When the Federal Communications Commission finally sets its rules for auctioning spectrum in the 3.5 GHz band, Verizon wants to be ready. This week the carrier filed for special temporary authority to conduct tests in Florida.
Verizon has filed an application to test Citizens Broadband Radio Service in Boca Raton, Florida, the same city in which the carrier recently reported network speeds of 953 Mbps using license-assisted access (LAA) small cells. Verizon will also test CBRS in Fort Lauderdale, Florida.
The carrier said it will use 10 mobile test devices supplied by “multiple mobile manufacturers,” as well as 15 Citizens Broadband Radio Service devices, or CBSDs. Ten of those will be Category A devices, which are expected to be deployed primarily indoors. According to iGR Research, the FCC is requiring Category A CBSDs to have a maximum conducted power of 24 dBm/10 MHz and to be deployed no more than 6 meters above ground level if they are outdoors. Verizon states in its application that the distance from the ground to the tip of the antenna will be 4.3 meters in both the Boca Raton and Fort Lauderdale tests.

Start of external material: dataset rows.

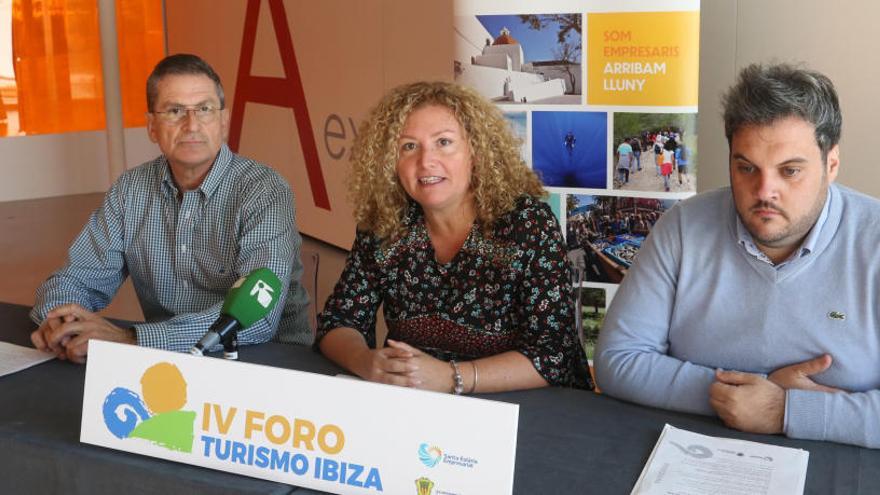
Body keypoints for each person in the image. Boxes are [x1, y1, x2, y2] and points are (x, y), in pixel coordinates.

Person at [595, 63, 880, 449]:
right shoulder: (683, 227)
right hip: (691, 455)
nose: (765, 191)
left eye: (790, 171)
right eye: (746, 167)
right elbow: (617, 360)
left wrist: (785, 411)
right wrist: (741, 396)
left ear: (831, 165)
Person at [29, 54, 311, 363]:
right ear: (152, 126)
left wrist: (131, 339)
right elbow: (77, 278)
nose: (191, 125)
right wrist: (62, 322)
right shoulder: (130, 190)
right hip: (164, 360)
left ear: (223, 121)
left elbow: (258, 317)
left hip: (265, 362)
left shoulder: (264, 191)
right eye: (175, 111)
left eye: (204, 109)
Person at [316, 81, 591, 394]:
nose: (425, 161)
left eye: (443, 142)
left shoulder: (528, 225)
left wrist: (453, 377)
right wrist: (366, 362)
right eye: (408, 146)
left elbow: (554, 355)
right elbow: (337, 321)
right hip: (419, 411)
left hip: (525, 409)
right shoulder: (385, 225)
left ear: (475, 151)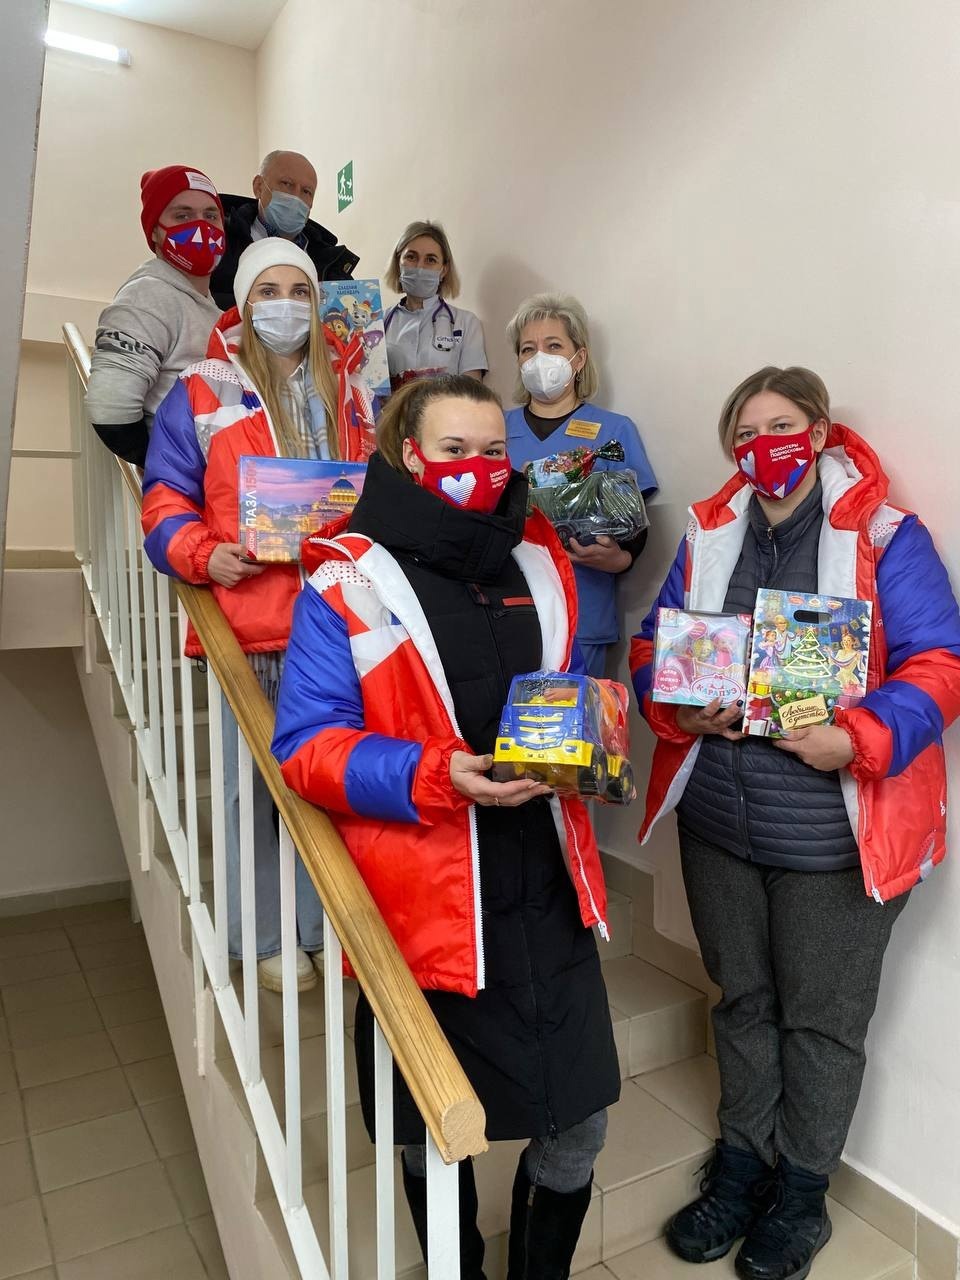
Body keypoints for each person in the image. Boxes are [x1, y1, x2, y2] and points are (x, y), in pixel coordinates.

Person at [271, 374, 621, 1279]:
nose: (477, 467)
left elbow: (560, 691)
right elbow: (307, 748)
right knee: (434, 1131)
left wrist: (591, 739)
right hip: (428, 910)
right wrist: (436, 775)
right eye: (453, 450)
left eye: (493, 450)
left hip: (549, 885)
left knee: (579, 1122)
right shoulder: (347, 574)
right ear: (407, 455)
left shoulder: (541, 555)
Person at [630, 366, 960, 1280]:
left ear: (817, 432)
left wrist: (855, 738)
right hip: (718, 823)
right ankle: (742, 1164)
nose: (761, 446)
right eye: (744, 432)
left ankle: (802, 1193)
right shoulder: (711, 531)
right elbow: (656, 643)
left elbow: (940, 664)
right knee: (741, 1001)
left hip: (832, 838)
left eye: (780, 426)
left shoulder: (885, 535)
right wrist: (677, 704)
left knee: (821, 1024)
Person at [141, 237, 346, 994]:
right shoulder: (203, 389)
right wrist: (203, 555)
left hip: (336, 625)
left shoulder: (348, 388)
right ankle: (262, 938)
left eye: (299, 291)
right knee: (249, 789)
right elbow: (163, 498)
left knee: (327, 782)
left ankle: (324, 924)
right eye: (268, 291)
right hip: (251, 624)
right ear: (243, 301)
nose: (285, 306)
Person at [504, 294, 658, 678]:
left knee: (578, 715)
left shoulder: (613, 430)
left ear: (579, 358)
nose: (539, 358)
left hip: (583, 614)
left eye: (553, 346)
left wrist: (620, 559)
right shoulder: (494, 428)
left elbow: (635, 523)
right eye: (528, 349)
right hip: (506, 610)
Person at [86, 165, 225, 467]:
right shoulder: (148, 295)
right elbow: (110, 409)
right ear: (155, 232)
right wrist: (169, 470)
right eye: (183, 216)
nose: (201, 227)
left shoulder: (206, 306)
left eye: (211, 215)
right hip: (190, 483)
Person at [211, 149, 358, 309]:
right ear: (259, 187)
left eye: (306, 191)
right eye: (287, 184)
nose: (296, 197)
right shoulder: (218, 245)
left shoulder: (332, 265)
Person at [383, 220, 487, 390]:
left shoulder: (466, 323)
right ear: (398, 262)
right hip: (392, 408)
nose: (419, 267)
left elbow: (472, 392)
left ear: (443, 270)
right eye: (411, 257)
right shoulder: (379, 322)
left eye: (430, 260)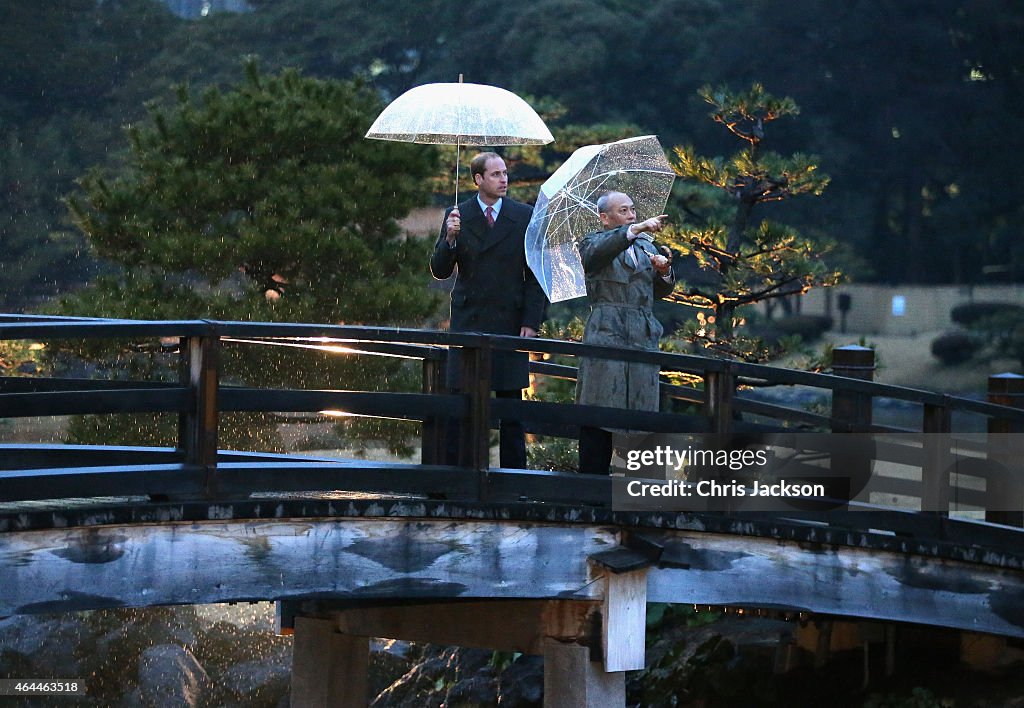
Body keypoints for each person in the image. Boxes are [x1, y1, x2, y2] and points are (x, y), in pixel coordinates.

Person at [430, 151, 547, 468]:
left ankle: (514, 478)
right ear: (478, 179)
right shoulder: (457, 215)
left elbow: (535, 273)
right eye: (495, 174)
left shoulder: (523, 215)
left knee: (511, 406)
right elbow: (440, 270)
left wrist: (531, 320)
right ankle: (458, 475)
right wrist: (449, 240)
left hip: (510, 319)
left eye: (505, 173)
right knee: (463, 401)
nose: (504, 179)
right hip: (470, 319)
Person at [576, 191, 674, 475]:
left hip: (643, 335)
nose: (631, 214)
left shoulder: (646, 247)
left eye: (632, 209)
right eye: (623, 210)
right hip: (607, 331)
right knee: (600, 410)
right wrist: (636, 230)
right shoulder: (592, 243)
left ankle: (635, 491)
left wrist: (664, 270)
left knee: (641, 414)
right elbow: (595, 256)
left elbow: (660, 290)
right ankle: (591, 490)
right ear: (604, 218)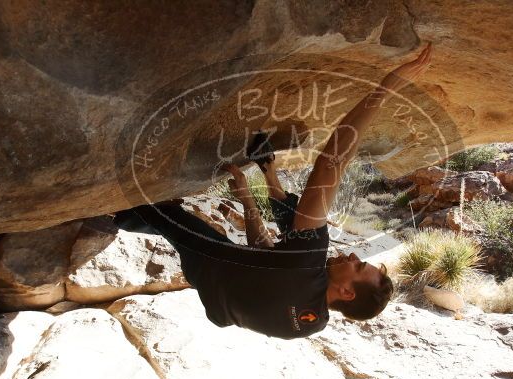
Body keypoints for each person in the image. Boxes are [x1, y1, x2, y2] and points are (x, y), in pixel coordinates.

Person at [118, 43, 433, 339]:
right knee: (299, 237)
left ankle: (111, 214)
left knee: (161, 213)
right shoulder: (313, 324)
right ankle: (269, 174)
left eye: (359, 266)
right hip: (223, 301)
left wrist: (387, 87)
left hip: (212, 261)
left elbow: (329, 165)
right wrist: (246, 199)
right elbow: (265, 257)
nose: (352, 255)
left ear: (347, 292)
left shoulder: (307, 266)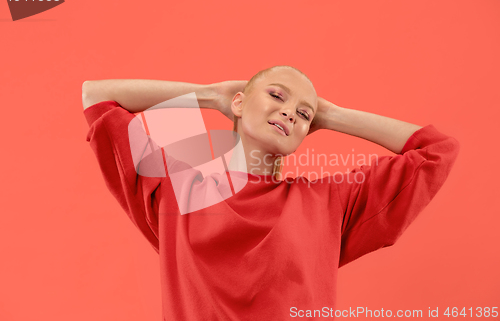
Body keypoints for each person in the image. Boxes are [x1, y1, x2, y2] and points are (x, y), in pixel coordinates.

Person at [82, 65, 460, 320]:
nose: (291, 112)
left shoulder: (328, 202)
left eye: (304, 113)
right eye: (277, 96)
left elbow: (436, 152)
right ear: (240, 102)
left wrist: (331, 114)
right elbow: (97, 97)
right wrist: (212, 95)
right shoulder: (176, 189)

Verizon also wants to test 5 Category B CBSDs, which are expected to be larger, higher power small cells. The FCC expects these devices to be deployed exclusively outdoors.
The carrier is applying to conduct three sets of tests, one in Boca Raton and two in Ft. Lauderdale. Two of the three tests will use very low-power devices (less than 2 watts) but one of the Ft. Lauderdale tests will use 20 watt devices with a directional antenna.
The application was filed by a Verizon office located in Whites Creek, a neighborhood in Nashville, TN. The same office recently posted a job for a network real estate and regulatory engineer to develop and implement lease agreements for small cells and distributed antennas.
Verizon’s lab tests of CBRS tests took place in its Plano, Texas facility. Its partners in those tests were Ericsson, Qualcomm and Federated Wireless.